I will forever regard the Israelis of that period as achieving a rare level of national greatness: They were able to go on living normal lives, returning the next day to the same cafes bombed the day before, riding on the same bus line that the day before had its passengers blown up, blinded, maimed and brain damaged.


While making the documentary, I often wondered how we Americans would react if such terror came to our restaurants, malls and buses.


I think the evidence is mixed. I wish I could be entirely optimistic that we would react as befits a nation whose national anthem describes itself as "The home of the brave," but there is too much evidence that suggests a less than strong response.


I fear that unless a change in the American psyche and character takes place, car bombs as in Baghdad or terror as in Israel could unravel our society.


Why?


Many Americans have become so afraid of danger, not to mention dying, that they will panic rather than go on with life, which is the only effective response to terror.
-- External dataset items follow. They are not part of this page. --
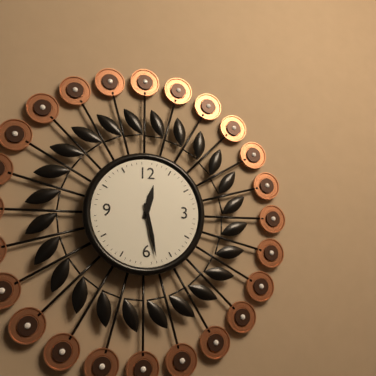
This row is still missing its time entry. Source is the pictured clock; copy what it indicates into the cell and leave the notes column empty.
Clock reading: 12:28
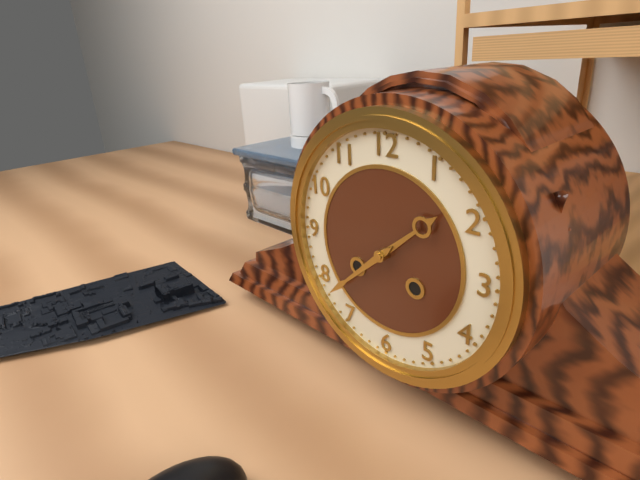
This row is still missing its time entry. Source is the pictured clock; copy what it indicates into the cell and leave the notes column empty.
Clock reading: 1:38
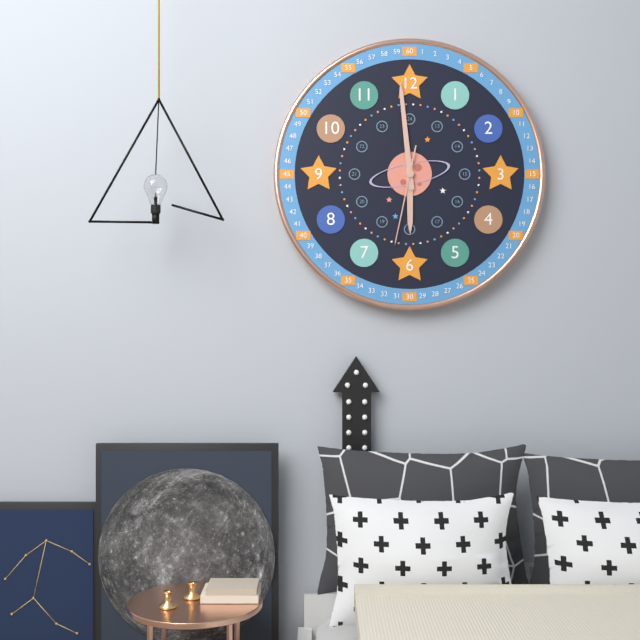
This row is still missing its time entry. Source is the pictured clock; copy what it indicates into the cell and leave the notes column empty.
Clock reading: 5:59:32
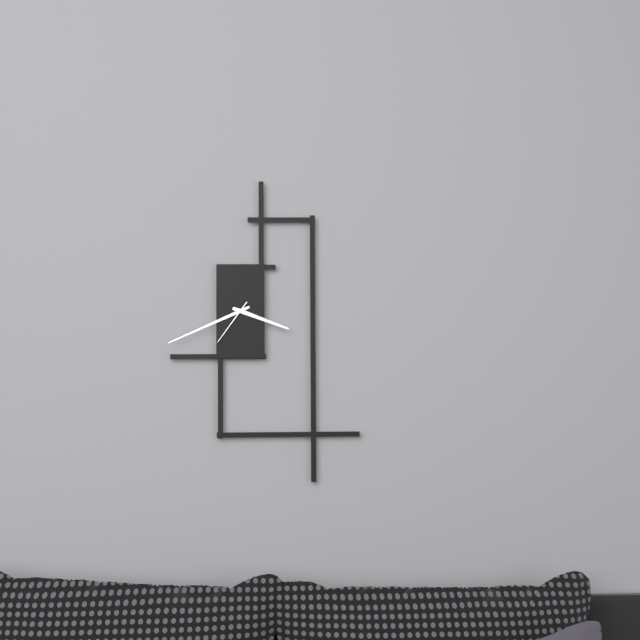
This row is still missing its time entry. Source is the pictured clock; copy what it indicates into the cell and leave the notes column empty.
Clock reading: 3:41:36
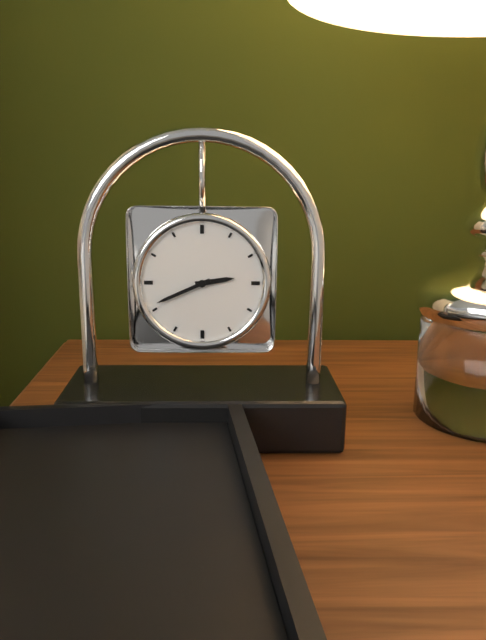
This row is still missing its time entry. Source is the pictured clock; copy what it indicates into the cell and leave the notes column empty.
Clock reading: 2:41
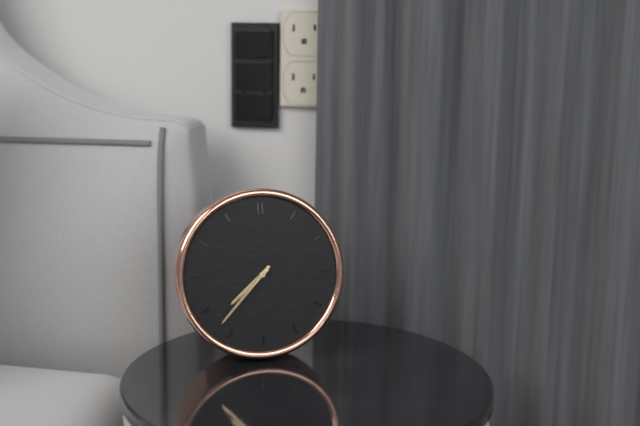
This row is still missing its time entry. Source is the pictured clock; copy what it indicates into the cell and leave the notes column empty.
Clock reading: 7:37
Panic was the dominant reaction when the Unabomber threatened Los Angeles International Airport (LAX). The city of Los Angeles shut down the airport after the then-mayor announced that while Angelenos were free to make their own decision as to whether to fly, he, the mayor would not fly. As a radio talk-show host based in Los Angeles, I recall condemning his remarks as being the opposite of leadership. He should have rushed to LAX and flown on any regularly scheduled flight.


Panic has been induced by the fear of lawsuits. American courage has been profoundly compromised by frivolous lawsuits and the trial lawyers who bring them to court. Lawyers, sympathetic judges and the political party the trial lawyers govern would alone guarantee a cowardly reaction to domestic terror. You can be certain that most restaurants, stores, malls or bus lines bombed by terrorists would be sued. How many businesses would stay open after terror attacks, knowing that they could be sued for not providing enough security?


Panic has been induced by trivial health threats. Most Americans really believe they will die if they breathe in the vicinity of someone smoking. A people afraid of secondhand smoke, a health threat so trivial that "lie" is not too strong a word to describe the dangers ascribed to it, is less likely to bravely confront terror. A country that raises its children to fear dodgeball, see-saws and monkey bars, and which bans peanut butter from schools where five children are highly allergic to peanuts, is not raising a generation prepared to confront terror.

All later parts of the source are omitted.